Das Schicksal der Sammlung nach Molls Tod

Ende Januar 1821 versuchten in einer Wiener Wohnung Bedienstete den Haufen Unordnung von einigen tausend Grafik- und Kartenblättern loszuwerden. Beim ersten Versuch gelang ihnen das nicht, was auf der Stirn ihres Brotherren, des assimilierten mährischen Adeligen, Baron Friedrich Sigmund Vockel, vermutlich nicht nur eine Falte hervorrief. Die vom Großvater hinterlassene Kartensammlung musste nämlich spätestens zum Heiligen Georg aus der Wohnung seiner Schwester geschafft werden, sonst drohte ihr der Verkauf als Altpapier.

Vockels Großvater Bernhard Paul Moll starb bereits mehr als vierzig Jahre zuvor und es gelang der Familie selbst nach wiederholten Versuchen nicht die Sammlung zu verkaufen. Vockels Geschwister kamen also überein, dass er damit machen sollte, was er für angemessen hielt. An erster Stelle stand für ihn die Ausräumung der Wohnung noch vor dem geplanten Umzug. Vockel gehörte, obwohl er erst um die Jahrhundertwende nach Mähren heiratete, schon seit Jahren zur tatkräftigen Mährisch-Schlesischen Patriotisch-Ökonomischen Gesellschaft zur Beförderung der Landwirtschaft, Wissenschaft und Kunst, einem Bund spätaufklärerischer Intellektueller vorwiegend aus Landadel, Beamtentum und erster Industrieller. Diese Gesellschaft stand den Anfängen des Franzensmuseums in Brünn im Jahre 1817 bei, und ein persönlicher Beitrag zu dessen Entfaltung war für die mährischen Patrioten eine Angelegenheit der persönlichen Ehre. Friedrich Sigmund Vockel entschied, die Kartensammlung seines Großvaters dem Museum zu stiften.
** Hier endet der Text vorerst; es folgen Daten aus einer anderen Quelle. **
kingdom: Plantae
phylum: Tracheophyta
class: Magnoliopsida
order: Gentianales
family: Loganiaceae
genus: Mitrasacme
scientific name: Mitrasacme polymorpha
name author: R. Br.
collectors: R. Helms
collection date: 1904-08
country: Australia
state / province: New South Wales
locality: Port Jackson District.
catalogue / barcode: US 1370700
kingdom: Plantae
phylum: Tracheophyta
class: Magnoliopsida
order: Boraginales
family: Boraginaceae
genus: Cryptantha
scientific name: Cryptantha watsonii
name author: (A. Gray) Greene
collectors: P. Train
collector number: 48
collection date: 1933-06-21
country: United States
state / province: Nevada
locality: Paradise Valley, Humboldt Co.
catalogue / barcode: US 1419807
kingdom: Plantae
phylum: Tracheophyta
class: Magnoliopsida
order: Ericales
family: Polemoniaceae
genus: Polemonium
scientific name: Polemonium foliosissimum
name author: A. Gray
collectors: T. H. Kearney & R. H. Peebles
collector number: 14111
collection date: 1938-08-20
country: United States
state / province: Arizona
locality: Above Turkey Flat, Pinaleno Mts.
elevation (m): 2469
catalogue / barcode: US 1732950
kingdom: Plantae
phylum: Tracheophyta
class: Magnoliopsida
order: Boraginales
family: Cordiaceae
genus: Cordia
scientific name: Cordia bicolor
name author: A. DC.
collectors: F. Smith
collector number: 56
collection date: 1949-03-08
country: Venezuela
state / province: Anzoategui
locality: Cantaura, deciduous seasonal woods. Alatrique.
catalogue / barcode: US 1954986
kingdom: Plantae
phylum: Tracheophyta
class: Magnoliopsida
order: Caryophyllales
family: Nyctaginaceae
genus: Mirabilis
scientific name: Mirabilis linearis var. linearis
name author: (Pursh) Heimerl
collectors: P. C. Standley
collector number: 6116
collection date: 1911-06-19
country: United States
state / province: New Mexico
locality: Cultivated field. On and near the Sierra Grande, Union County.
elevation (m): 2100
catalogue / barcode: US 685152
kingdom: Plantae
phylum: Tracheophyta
Die großzügige Spende lag zuerst ohne großes Interesse in den Räumen des Augustinerklosters in Alt-Brünn, danach im Gebäude des Franzensmuseums. Bei der Ausgliederung der Bibliothek aus dem Museum wurde die Sammlung der Landesbibliothek übergeben, da vom Archiv kein Interesse an ihr geäußert wurde. Paradoxerweise sicherte dieses jahrelange Versäumnis der Sammlung die Stellung eines Unikats, und das nicht nur im zentraleuropäischen Raum. Heute stellt sie ein einzigartiges Beispiel für die Sammlertätigkeit im Spätbarock und der frühen Aufklärung dar, erhalten in fast völlig intakter Gestalt. Die Kollektion wurde nämlich während der Jahre weder bedeutend erweitert, noch wurden größere Kartensätze aus ihr an einen anderen Ort gebracht (vielleicht mit Ausnahme der Karten von Mähren). Es blieb also ihre ursprüngliche Struktur genau so erhalten, wie sie Bernhard Paul Moll prägte.

Wahrscheinlich bereits in der ersten Hälfte des 19. Jahrhunderts wurde ein Zettelkatalog zur Sammlung erstellt, der von den ursprünglich handschriftlichen Kartenbibliografien ausging, Ende der 50er Jahre des 20. Jahrhunderts wurde dann ein Verzeichnis der in der Kollektion enthaltenen Karten und Veduten in Buchform herausgegeben. Zu Beginn des zweiten Jahrtausends wurde die Sammlung schließlich rekatalogisiert und im Onlinekatalog der Mährischen Landesbibliothek zugänglich gemacht. In der Folge wurde sie mit Mitteln des Programms Europeana Travel digitalisiert, und so ist sie nun der Öffentlichkeit im Internet zugänglich.